> [Dostarczony tekst]
=======

Mały wielki festiwal. Już od 36 lat | 03.04.2024
Aby impreza zaistniała, należy ją wymyślić... I
tak się stało, przed laty, w niewróżącym żadnych zmian 1988 roku. Trójka osób,
których niestety już nie ma. Halina Kowalczyk, Maryla Hupka, Henryk Sumera.
Ktoś z tej trójki, a może był to efekt twórczej burzy mózgów, wymyślił festiwal
piosenki dla dzieci i młodzieży.
Ten tekst przeczytasz za 11 min. 15 s
Migawka z edycji z 2019 roku. Fot. Norbert Dąbkowski
Informacja od organizatora, czyli ZG PZKO, za
pośrednictwem szkół podstawowych dociera do uczniów i spotyka się z
zainteresowaniem. Najpierw sobotnie próby-zgrywki z żywym akompaniamentem
uroczego i niezastąpionego w pracy z młodzieżą pana Henryka (Sumery,
oczywiście), a potem grudniowy koncert w bystrzyckim Domu PZKO. Akompaniuje
prawdziwa orkiestra, sala wypełniona po brzegi rodzicami, nauczycielami,
przejętymi solistami. Trzydziestka w wieku maluch, średniak, najstarszy. Jedna
kategoria. Solowy popis wokalny na niewielkiej, ale prawdziwej scenie to
wielkie przeżycie. „Pejzaż malowany akwarelą” i malusieńka Ala Herman z
Karwiny. Wyśpiewuje pierwszą nagrodę w inauguracyjnym roku. Nieraz jeszcze da
znać o sobie, zaliczając kolejne festiwale, sięgając po laury.
Potem
Potem było coraz bardziej widowiskowo i
tłumnie. Zgłaszało się tyle dzieciaków, że wprowadzenie eliminacji okazało się
konieczne. A na dodatek, aby impreza zasłużyła na miano profesjonalnej,
zaproszono do współpracy Orkiestrę Rozgłośni Czeskiego Radia w Ostrawie. Jeden
z koncertów finałowych z jej akompaniamentem miał miejsce 30 kwietnia 1995 roku
w Trzyńcu. Na scenie złoty blask trąbek, trąb i puzonów, w uszach dźwięk
profesjonalnie opracowanych aranżacji, pełna gala, pięknie opracowana przez
Halinę Kowalczyk konferansjerka w wykonaniu uczniów trzynieckiej podstawówki „Szóstki”.
I ogromna trema na zapleczu, wyjdzie – nie wyjdzie, próba z całym zespołem
instrumentalnym tylko przed południem, nie to, co dziś, o podkładach muzycznych
w postaci jakościowych gotowców trudno było marzyć. Jedną z solistek była
zjawiskowa Tamara Czudek (dziś Tomoszek) i bezapelacyjne, jedyne w dziejach
Grand Prix za wykonanie piosenki „Sprzedaj mi słowa miłości”. Potem już nie
było takiej nagrody, bo wprowadzono stały regulamin imprezy. Wtedy też w nowo
wprowadzonej kategorii zespołów pierwszą nagrodę wyśpiewały prezentujące się
później przez kilka ładnych lat „Anki” – błędowiczanki, koleżanki. Podobno takie
było pochodzenie tej miłej nazwy, którą zaproponowała Halina Kowalczyk.

=======

> [Dostarczone dane]
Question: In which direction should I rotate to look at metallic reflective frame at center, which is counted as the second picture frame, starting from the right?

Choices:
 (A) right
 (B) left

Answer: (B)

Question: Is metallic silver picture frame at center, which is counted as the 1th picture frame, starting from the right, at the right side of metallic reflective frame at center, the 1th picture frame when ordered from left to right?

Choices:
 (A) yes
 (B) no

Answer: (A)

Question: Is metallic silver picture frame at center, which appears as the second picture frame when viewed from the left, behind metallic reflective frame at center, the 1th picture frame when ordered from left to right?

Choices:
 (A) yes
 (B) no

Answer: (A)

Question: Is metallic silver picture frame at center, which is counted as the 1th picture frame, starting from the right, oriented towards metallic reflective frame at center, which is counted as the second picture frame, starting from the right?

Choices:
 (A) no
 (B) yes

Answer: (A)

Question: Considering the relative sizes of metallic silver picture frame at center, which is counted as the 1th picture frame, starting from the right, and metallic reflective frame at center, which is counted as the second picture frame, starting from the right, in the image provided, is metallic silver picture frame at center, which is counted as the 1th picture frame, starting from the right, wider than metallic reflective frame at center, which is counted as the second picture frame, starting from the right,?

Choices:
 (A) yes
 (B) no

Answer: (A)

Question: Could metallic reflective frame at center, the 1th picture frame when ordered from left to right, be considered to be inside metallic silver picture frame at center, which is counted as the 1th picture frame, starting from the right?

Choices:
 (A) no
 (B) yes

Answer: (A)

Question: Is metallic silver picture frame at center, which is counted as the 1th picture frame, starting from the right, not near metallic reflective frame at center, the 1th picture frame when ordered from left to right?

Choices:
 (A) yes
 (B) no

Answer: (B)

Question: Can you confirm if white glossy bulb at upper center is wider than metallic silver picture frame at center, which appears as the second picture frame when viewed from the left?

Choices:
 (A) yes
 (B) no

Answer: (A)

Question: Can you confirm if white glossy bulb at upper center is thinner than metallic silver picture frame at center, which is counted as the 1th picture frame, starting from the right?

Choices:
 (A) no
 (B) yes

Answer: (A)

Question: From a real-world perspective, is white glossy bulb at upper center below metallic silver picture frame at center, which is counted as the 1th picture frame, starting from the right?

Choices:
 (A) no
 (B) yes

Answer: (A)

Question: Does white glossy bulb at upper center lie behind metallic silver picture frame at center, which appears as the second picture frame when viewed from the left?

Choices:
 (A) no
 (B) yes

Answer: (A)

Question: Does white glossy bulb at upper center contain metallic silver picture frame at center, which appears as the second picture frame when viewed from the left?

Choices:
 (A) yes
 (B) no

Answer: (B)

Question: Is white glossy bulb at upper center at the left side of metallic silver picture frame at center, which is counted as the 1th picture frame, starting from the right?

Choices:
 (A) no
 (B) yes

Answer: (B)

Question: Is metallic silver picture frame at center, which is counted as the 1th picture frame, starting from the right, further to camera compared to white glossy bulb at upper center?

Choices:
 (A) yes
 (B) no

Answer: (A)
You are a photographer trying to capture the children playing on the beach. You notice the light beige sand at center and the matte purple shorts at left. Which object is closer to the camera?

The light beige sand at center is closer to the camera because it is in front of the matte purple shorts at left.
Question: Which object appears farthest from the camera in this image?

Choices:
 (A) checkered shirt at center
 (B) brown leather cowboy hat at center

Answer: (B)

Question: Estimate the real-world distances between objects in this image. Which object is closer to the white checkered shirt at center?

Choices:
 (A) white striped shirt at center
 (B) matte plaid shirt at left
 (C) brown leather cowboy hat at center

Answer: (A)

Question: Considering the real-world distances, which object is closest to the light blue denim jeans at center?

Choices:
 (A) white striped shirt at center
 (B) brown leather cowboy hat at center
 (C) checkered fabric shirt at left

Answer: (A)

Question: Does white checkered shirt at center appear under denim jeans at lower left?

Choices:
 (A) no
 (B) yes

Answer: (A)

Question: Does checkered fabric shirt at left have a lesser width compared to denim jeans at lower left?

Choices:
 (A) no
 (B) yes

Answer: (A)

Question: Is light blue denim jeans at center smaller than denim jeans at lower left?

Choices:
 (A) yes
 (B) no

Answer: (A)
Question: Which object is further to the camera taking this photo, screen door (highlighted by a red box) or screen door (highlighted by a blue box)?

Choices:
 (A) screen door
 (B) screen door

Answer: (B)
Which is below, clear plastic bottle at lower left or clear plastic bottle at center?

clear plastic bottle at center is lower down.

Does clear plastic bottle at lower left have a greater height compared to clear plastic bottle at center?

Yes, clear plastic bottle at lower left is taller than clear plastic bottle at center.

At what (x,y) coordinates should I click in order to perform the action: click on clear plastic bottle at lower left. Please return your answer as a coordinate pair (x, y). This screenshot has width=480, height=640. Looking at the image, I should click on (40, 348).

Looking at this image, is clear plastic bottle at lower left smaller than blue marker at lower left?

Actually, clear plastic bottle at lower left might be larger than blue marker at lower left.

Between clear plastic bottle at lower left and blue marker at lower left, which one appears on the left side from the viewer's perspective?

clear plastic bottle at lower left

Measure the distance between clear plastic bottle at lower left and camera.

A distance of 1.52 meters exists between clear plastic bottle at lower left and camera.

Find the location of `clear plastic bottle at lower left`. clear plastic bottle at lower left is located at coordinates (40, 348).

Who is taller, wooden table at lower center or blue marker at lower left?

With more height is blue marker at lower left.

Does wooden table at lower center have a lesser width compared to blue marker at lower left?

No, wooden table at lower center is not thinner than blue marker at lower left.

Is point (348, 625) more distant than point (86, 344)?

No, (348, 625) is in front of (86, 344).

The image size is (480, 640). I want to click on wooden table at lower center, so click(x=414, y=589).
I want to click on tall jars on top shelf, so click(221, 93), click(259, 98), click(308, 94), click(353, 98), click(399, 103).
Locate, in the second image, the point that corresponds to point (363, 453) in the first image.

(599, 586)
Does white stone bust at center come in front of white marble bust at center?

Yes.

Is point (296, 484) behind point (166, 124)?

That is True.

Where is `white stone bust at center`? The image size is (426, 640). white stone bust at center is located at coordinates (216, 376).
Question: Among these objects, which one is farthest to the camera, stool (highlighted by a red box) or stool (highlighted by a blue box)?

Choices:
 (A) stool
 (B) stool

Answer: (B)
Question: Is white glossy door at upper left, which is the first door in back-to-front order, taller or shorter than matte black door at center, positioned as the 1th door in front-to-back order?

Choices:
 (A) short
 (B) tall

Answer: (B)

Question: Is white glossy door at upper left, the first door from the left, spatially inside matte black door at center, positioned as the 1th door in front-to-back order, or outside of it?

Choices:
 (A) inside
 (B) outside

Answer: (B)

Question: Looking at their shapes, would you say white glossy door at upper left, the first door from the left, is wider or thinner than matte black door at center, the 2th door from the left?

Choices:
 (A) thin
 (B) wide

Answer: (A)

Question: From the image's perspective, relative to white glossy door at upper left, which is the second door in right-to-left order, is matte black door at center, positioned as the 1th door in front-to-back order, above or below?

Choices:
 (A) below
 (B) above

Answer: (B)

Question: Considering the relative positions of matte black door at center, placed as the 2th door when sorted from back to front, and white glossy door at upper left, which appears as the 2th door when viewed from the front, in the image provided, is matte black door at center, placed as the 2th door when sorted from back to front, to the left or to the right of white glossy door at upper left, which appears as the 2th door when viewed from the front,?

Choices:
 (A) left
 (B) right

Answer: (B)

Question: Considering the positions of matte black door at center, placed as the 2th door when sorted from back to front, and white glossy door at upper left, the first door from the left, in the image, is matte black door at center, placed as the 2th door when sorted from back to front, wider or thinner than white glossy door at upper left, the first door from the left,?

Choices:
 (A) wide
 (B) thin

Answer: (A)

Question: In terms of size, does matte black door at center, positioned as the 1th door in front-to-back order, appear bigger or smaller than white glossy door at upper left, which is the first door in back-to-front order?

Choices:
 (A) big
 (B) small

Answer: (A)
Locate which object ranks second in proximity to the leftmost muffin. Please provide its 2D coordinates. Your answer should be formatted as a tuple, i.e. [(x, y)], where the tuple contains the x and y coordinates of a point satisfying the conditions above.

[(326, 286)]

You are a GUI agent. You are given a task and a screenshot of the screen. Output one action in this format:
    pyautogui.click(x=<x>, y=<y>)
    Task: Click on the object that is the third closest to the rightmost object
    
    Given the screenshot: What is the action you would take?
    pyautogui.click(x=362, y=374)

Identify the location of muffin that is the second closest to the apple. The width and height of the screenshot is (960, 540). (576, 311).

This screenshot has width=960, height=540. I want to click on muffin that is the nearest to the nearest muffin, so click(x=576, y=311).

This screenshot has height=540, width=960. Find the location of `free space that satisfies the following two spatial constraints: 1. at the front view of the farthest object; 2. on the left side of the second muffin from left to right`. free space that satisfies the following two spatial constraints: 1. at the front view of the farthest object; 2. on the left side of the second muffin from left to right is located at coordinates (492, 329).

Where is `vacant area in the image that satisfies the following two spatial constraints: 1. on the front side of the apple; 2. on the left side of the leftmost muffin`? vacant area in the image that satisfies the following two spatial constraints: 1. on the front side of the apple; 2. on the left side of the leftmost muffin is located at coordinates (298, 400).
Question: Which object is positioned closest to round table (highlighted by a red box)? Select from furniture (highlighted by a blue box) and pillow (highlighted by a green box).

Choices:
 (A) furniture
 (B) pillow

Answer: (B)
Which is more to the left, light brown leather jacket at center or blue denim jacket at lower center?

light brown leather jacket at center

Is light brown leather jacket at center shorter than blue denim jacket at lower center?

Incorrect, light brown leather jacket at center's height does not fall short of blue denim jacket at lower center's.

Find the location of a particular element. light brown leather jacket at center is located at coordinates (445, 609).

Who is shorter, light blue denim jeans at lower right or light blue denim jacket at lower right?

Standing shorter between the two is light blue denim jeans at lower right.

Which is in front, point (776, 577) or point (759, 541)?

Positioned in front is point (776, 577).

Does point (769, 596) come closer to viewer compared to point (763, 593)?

=======

> [Polecenia]
- A) Przepisz z tekstu o festiwalu piosenki dla dzieci fragment zaczynający się od słów „I ogromna trema” i kończący na „zaproponowała Halina Kowalczyk.”, zamieniając w nim „Grand Prix” na „Nagroda Główna”.
- B) Dopisz kolejną część tekstu o festiwalu piosenki dla dzieci, która następuje po jego ostatnim zdaniu.

> [Odpowiedzi do poleceń]
- A)
I ogromna trema na zapleczu, wyjdzie – nie wyjdzie, próba z całym zespołem
instrumentalnym tylko przed południem, nie to, co dziś, o podkładach muzycznych
w postaci jakościowych gotowców trudno było marzyć. Jedną z solistek była
zjawiskowa Tamara Czudek (dziś Tomoszek) i bezapelacyjne, jedyne w dziejach
Nagroda Główna za wykonanie piosenki „Sprzedaj mi słowa miłości”. Potem już nie
było takiej nagrody, bo wprowadzono stały regulamin imprezy. Wtedy też w nowo
wprowadzonej kategorii zespołów pierwszą nagrodę wyśpiewały prezentujące się
później przez kilka ładnych lat „Anki” – błędowiczanki, koleżanki. Podobno takie
było pochodzenie tej miłej nazwy, którą zaproponowała Halina Kowalczyk.

- B)
Zmiany, zmiany
Początkowo inicjator i wielki patron z dużymi
możliwościami dofinansowania festiwalu – Zarząd Główny PZKO. Radiowa orkiestra,
profesjonalne aranżacje to przecież niebagatelne koszty. W roku 1997, kiedy
finał imprezy na stałe zagościł w Hawierzowie, trzeba było radzić sobie w duchu
nowych czasów, wykorzystywać granty, sponsoring przychylnych firm i osób.
Udało się zachować żywy akompaniament, nie odmówił pomocy muzyk pełną gębą, Wiesław
Farana z Karwiny. Skrzyknął czujące bluesa towarzystwo i aż do dziesiątej edycji
akompaniował wykonawcom, ze Zbyszkiem Glatzem opracowywał też aranżacje. A
potem... pojawiły się w całości opracowane podkłady instrumentalne, które
zastąpiły muzyków. Zaistniały też układy taneczne towarzyszące solistom i
wykonywane przez tancerzy błędowickiego zespołu. Cóż, czas na zmianę. Na
szczęście do dziś dnia w każdym finale nie brak klasycznych instrumentów z
prawdziwego zdarzenia, przede wszystkim fortepianu, a ewenementem stała się w
tym roku Karolina Michałek ze Stonawy, wykonując piosenkę z własnym
akompaniamentem kontrabasu i towarzyszącego jej na gitarze taty. Może żywe instrumenty
wyprą kiedyś mocne uderzenie i skierują niektórych wykonawców na bardziej kameralne tory...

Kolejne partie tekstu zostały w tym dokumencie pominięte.